Sentir le fagot

Par Arielle

1. Être mécréant, avoir des idées trop libres en matière de religion (donc être promis au bûcher)


2. Plus généralement, s'applique à toute personne, opinion ou oeuvre générant un scandale ou inspirant de la méfiance, car susceptible d'être condamnable
Lorsqu'on s'attelle au barbecue destiné à nourrir la palanquée d'invités de la fête jardinière (garden party, en anglais), on sent rapidement le charbon de bois puis, peu après, la chipolata ou la merguez, voire les deux.
À une lointaine époque, au lieu des saucisses, c'étaient des hommes et même des femmes que l'on brûlait. C'est pourquoi le Cauchon qui fit une flambée de Jeanne d'Arc devait probablement sentir la pucelle grillée.
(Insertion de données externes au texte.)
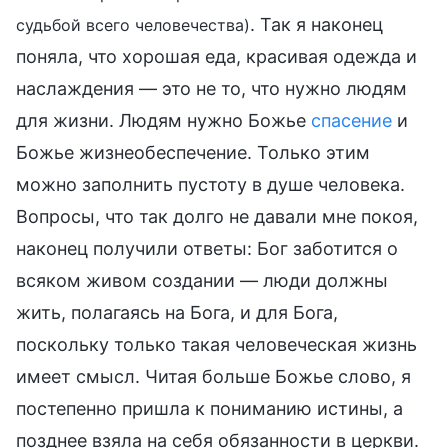
. Так я наконец
судьбой всего человечества)
поняла, что хорошая еда, красивая одежда и
наслаждения — это не то, что нужно людям
для жизни. Людям нужно Божье
спасение
и
Божье жизнеобеспечение. Только этим
можно заполнить пустоту в душе человека.
Вопросы, что так долго не давали мне покоя,
наконец получили ответы: Бог заботится о
всяком живом создании — люди должны
жить, полагаясь на Бога, и для Бога,
поскольку только такая человеческая жизнь
имеет смысл. Читая больше Божье слово, я
постепенно пришла к пониманию истины, а
позднее взяла на себя обязанности в церкви.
Pourquoi les brûlait-on, me direz-vous ? Eh bien en l'absence de guillotine ou de chaise électrique, il fallait bien trouver un moyen, extrêmement douloureux si possible, de trucider celui qui était condamné à mort[1]. Or, si aujourd'hui, dans certaines contrées modernistes, le moyen de se débarrasser de femmes adultères, donc méritant la mort, peut être la lapidation, autrefois la justice, plus ou moins juste, pouvait envoyer sur le bûcher les sorcières, les hérétiques et autres personnes auxquelles, à tort ou à raison, on faisait de si gros reproches qu'on considérait devoir les éliminer de la planète.
Et ces grands feux de joie étaient constitués de bûches entourées de fagots de petit bois savamment entassés de manière à démarrer le feu et le propager aux bûches placées autour du poteau où, attaché, le condamné devait vivre ses derniers instants, victime d'un gros coup de chaleur.
De ce fait, les personnes ainsi traitées, peu avant de passer de vie à trépas, sentaient inévitablement le fagot brûlé, sans passer par la case chipolata.
C'est de cette joyeuse pratique, très appliquée aux hérétiques, que notre métaphore est née au XVIe siècle, d'abord utilisée pour les personnes considérées comme mécréantes (et Dieu sait si, au cours de guerres de religions, les uns sont les mécréants des autres, et inversement, ce qui donne de la matière à carboniser !) avant de s'étendre à tout ce qui est considéré comme subversif ou pouvant conduire devant la justice.
[1] Mais notez bien que la cruauté n'était la seule raison d'utiliser le bûcher pour éliminer les sorcières et autres hérétiques. En effet, à cette époque, la raison la plus importante venait du fait que les gens étaient persuadés qu'en les brûlant, leur résurrection serait impossible, l'âme étant autant carbonisée que le corps (ce qui explique d'ailleurs aussi que, jusqu'en 1963, l'Église refusait catégoriquement la crémation qui n'est plus maintenant que tolérée, sous certaines conditions).